Each time I try to save certain photos, I get the error message that it "can't be exported at the size you requested" even though others will save to the same place.


----------



## Johan Elzenga (Dec 21, 2017)

Read the message. It says the images can't be exported *at the requested size*, because the original is not available. You are probably working with smart previews.


----------



## rhindog15 (Dec 22, 2017)

Help me then please. I upload the photos to Lightroom, edit them, then save to a flash drive. I am not changing anything in the save process, including requesting a specific size. I have edited hundreds of pictures and have not seen this.


----------



## Johan Elzenga (Dec 22, 2017)

The problem is not how or where you try to save the image. The error says that the original could not be accessed. I don't know why that is. Maybe there is a sync error. Do you still have the original raw file somewhere else?


----------



## Jim Wilde (Dec 22, 2017)

rhindog15 said:


> Help me then please. I upload the photos to Lightroom, edit them, then save to a flash drive. I am not changing anything in the save process, including requesting a specific size. I have edited hundreds of pictures and have not seen this.



You need to help us to help you by giving us some more information. The implications of that message is that the file in question does not exist in the cloud system in a big enough size to allow it to be saved/exported at the size you have requested. Normally I would say that's likely because the file only exists in the cloud in smart preview size and you've requested "Full Size" in the "Save to" dialog box. So we need to confirm that supposition, and if that's not the case we can start looking elsewhere.

So, select one of the images that are giving you the problem, and select the "Info" panel (the bottom icon on the right-hand toolbar). When the info panel is displayed, at the bottom should be a "Sync Status" section which will tell you what type of file exists locally and in the cloud. What does it say?


----------



## rhindog15 (Dec 23, 2017)

Jim Wilde said:


> You need to help us to help you by giving us some more information. The implications of that message is that the file in question does not exist in the cloud system in a big enough size to allow it to be saved/exported at the size you have requested. Normally I would say that's likely because the file only exists in the cloud in smart preview size and you've requested "Full Size" in the "Save to" dialog box. So we need to confirm that supposition, and if that's not the case we can start looking elsewhere.
> 
> So, select one of the images that are giving you the problem, and select the "Info" panel (the bottom icon on the right-hand toolbar). When the info panel is displayed, at the bottom should be a "Sync Status" section which will tell you what type of file exists locally and in the cloud. What does it say?

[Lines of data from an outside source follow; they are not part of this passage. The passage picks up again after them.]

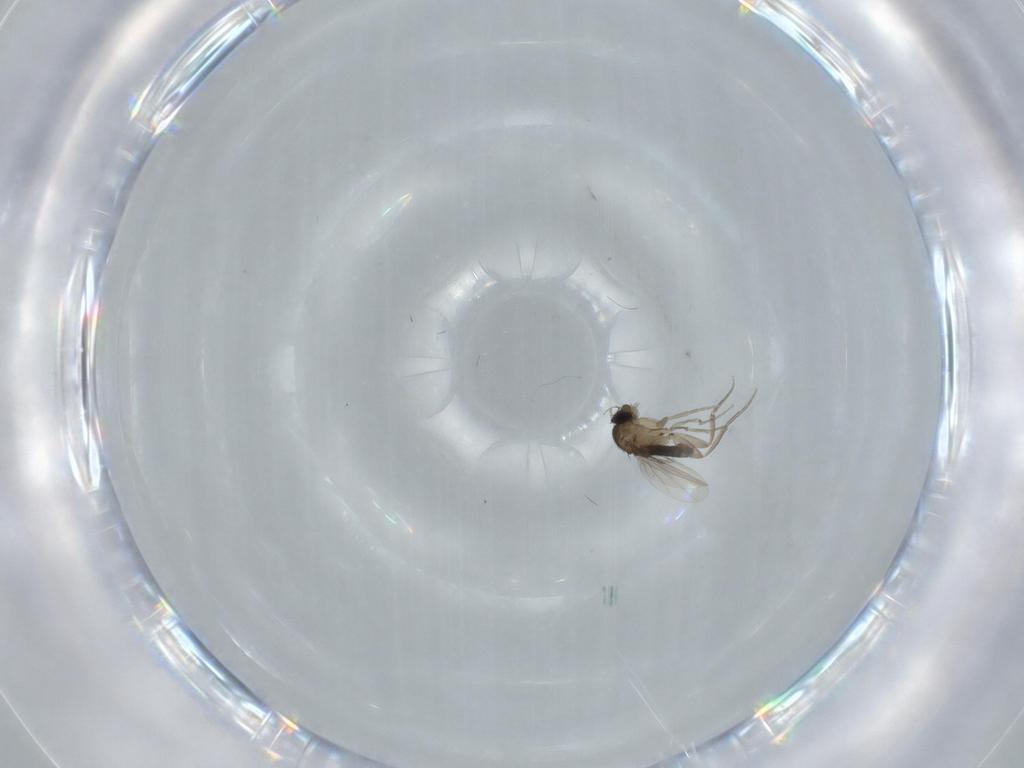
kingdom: Animalia
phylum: Arthropoda
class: Insecta
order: Diptera
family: Phoridae
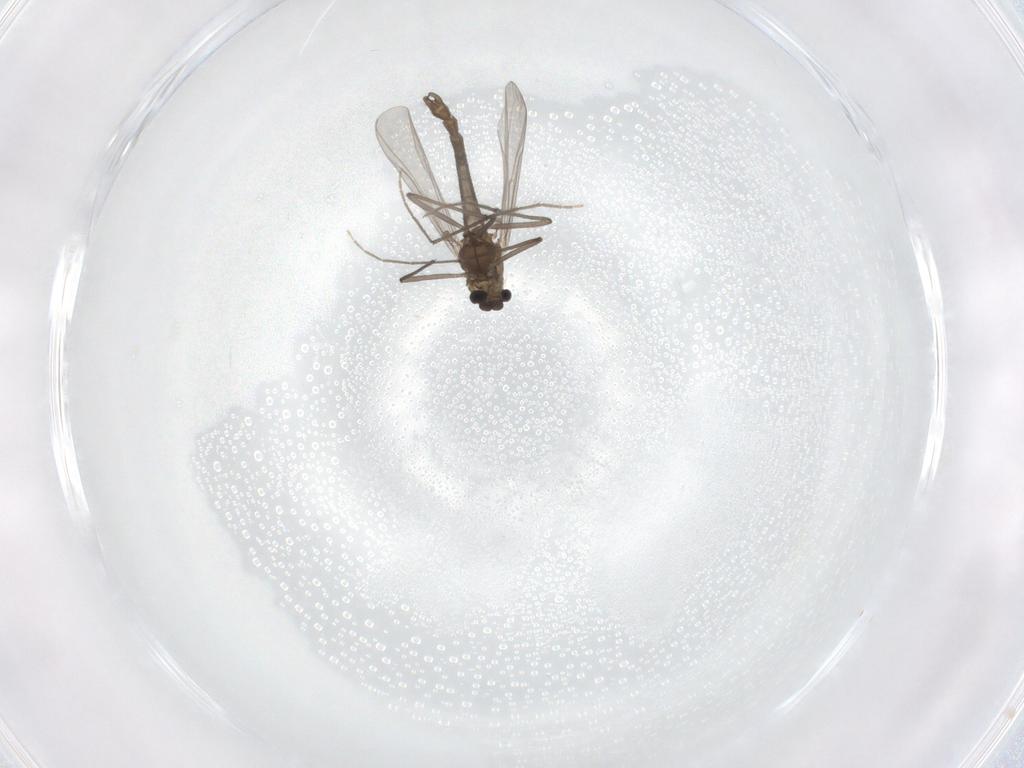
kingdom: Animalia
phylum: Arthropoda
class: Insecta
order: Diptera
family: Chironomidae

I attached a screenshot of what my edit room looks like. It shows it is still syncing, and if that is the case, it has been syncing since Sunday the 17th, which is when these photos were taken. I have been trying to save as full size because I don't want to lose any quality with the photo. I have connected the original files to the computer, but that hasn't made a difference.


----------



## rhindog15 (Dec 23, 2017)

JohanElzenga said:


> The problem is not how or where you try to save the image. The error says that the original could not be accessed. I don't know why that is. Maybe there is a sync error. Do you still have the original raw file somewhere else?



I have the original file connected to the computer, though it hasn't made a difference, They still won't save displaying the same error message.


----------



## Johan Elzenga (Dec 23, 2017)

rhindog15 said:


> I have the original file connected to the computer


I'm sorry, but what does that mean? Do you have a local backup or not?


----------



## Jim Wilde (Dec 23, 2017)

rhindog15 said:


> I have the original file connected to the computer, though it hasn't made a difference, They still won't save displaying the same error message.


The problem is that LRCC doesn't know about any locally available originals, apart from those that may be stored in the specified LRCC location if the preferences are setup that way. Looking at that screenshot, it's likely that you have not elected to have LRCC store a copy of the originals locally, i.e. you only have a smart preview that LRCC is able to access locally. The good news is that the original IS uploaded to the cloud, and therefore should be available to use when you use the "Save To" option. However, it appears that LRCC can't download that original for exporting because it seems that sync is stuck. How long has it been "syncing"? If you click on the cloud icon at the top right you should see a sync status report, can you tell us what it says?

Do you use LR Classic at all?


----------



## rhindog15 (Dec 23, 2017)

JohanElzenga said:


> I'm sorry, but what does that mean? Do you have a local backup or not?


The backup is the flash drive the photos are on that is connected to the computer. I'm sorry, I am not sure what else the backup would be. 
Maybe I need to wait until all my photos are synced before I continue, though it's been going since Sunday.


----------



## rhindog15 (Dec 23, 2017)

Jim Wilde said:


> The problem is that LRCC doesn't know about any locally available originals, apart from those that may be stored in the specified LRCC location if the preferences are setup that way. Looking at that screenshot, it's likely that you have not elected to have LRCC store a copy of the originals locally, i.e. you only have a smart preview that LRCC is able to access locally. The good news is that the original IS uploaded to the cloud, and therefore should be available to use when you use the "Save To" option. However, it appears that LRCC can't download that original for exporting because it seems that sync is stuck. How long has it been "syncing"? If you click on the cloud icon at the top right you should see a sync status report, can you tell us what it says?
> 
> Do you use LR Classic at all?


Is this not LR Classic?  I thought it was since it has 1tb of storage.  Maybe I need to wait until the photos are done syncing, but they have been syncing since Sunday. I can't imagine that's normal.


----------



## Johan Elzenga (Dec 23, 2017)

rhindog15 said:


> Is this not LR Classic?  I thought it was since it has 1tb of storage.


No, this screenshot is Lightroom CC, not Lightroom Classic CC.


----------



## rhindog15 (Dec 23, 2017)

Oh ok, this is what I have. Any suggestions on what may be causing this?


----------



## Johan Elzenga (Dec 23, 2017)

It seems you have a synching problem with the image(s) in question. That is why I kept asking if you have the original somewhere on a local disk. Because you do, you could go online and delete the image(s) and then import them again. That may be the quickest solution, even in it means you have to redo the edits.


----------